Here’s a refined framework you might try, designed to reduce hallucinations and reinforce factual grounding:


:white_check_mark: Enhanced Verification Protocol:

  1. Literal Match First, Semantic Match Second
    Use the vector store only to suggest candidate regions of the document. Then use a literal search (regex or direct string match) to confirm presence.
    If no match is found, don’t infer — explicitly return “Not Found”.

  2. Force Citation Requirement
    Change your LLM prompt to require evidence:

“Given claim X, locate exact or paraphrased matching text in the source document. Return YES only if text is present. Otherwise return NO, and explain the search path taken.”

  1. Divergence Logging
    Run the claim through two parallel processes:

Process A: Semantic vector search

Process B: Literal string search
If A says “yes” but B says “no,” flag this as a potential semantic drift error — a soft hallucination.

  1. Confidence + Reasoning Layer
    If no result is found but the LLM believes it’s there, add:

“Return confidence score 1–10, and whether this belief stems from semantic similarity or actual document presence.”

This exposes whether the system is guessing based on embedding proximity or truly verifying.


In short: treat semantic verification as suggestion, but only confirm based on literal evidence. If you set it up this way, you can maintain the power of the vector store without giving it the final say on truth.

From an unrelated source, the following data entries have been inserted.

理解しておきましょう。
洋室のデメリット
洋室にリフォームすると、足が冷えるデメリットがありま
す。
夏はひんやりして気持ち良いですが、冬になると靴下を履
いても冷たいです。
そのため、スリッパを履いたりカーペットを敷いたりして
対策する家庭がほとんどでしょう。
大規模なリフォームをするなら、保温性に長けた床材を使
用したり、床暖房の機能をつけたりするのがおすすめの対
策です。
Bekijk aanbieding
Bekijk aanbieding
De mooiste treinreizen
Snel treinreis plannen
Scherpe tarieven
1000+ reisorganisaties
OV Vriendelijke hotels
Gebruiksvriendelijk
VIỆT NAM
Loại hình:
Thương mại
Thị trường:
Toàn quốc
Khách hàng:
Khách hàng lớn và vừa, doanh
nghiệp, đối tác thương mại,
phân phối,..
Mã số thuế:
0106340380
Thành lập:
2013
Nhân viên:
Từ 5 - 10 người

Thank you for that feedback, I will actually consider changing the strategy in this way.

That said, I’m still looking for an answer to a more fundamental question: why would the exact same setup of model, system instructions, and file search tool behave completely differently when the only thing changing between setups is the use of the Assistants API?

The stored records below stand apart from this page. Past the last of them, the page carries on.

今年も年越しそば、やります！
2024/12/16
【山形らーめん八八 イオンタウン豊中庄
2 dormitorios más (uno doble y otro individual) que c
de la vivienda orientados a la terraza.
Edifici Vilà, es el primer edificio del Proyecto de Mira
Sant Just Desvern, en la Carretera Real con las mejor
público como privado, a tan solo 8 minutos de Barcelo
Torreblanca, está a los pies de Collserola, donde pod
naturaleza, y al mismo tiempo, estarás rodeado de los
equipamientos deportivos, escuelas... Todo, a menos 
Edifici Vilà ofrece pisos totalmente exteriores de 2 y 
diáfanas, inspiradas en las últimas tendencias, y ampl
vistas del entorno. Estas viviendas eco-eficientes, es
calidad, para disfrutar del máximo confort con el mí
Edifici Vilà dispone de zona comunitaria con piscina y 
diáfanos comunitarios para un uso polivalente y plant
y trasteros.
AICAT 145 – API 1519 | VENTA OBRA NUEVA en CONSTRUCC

I wanted to use the Assistants API so that my “fact checking agent” would persist between sessions and you wouldn’t have to store the system instructions separately and copy/paste it between sessions. I figured other than persistence, because I’m literally changing no other input parameters, there would be no difference. But yet, the difference is massive. Using a non-persistent prompt to materialize my agent on the fly works essentially exactly how I’d want it to, while configuring an Assistant the same way is simply completely broken and horribly unreliable.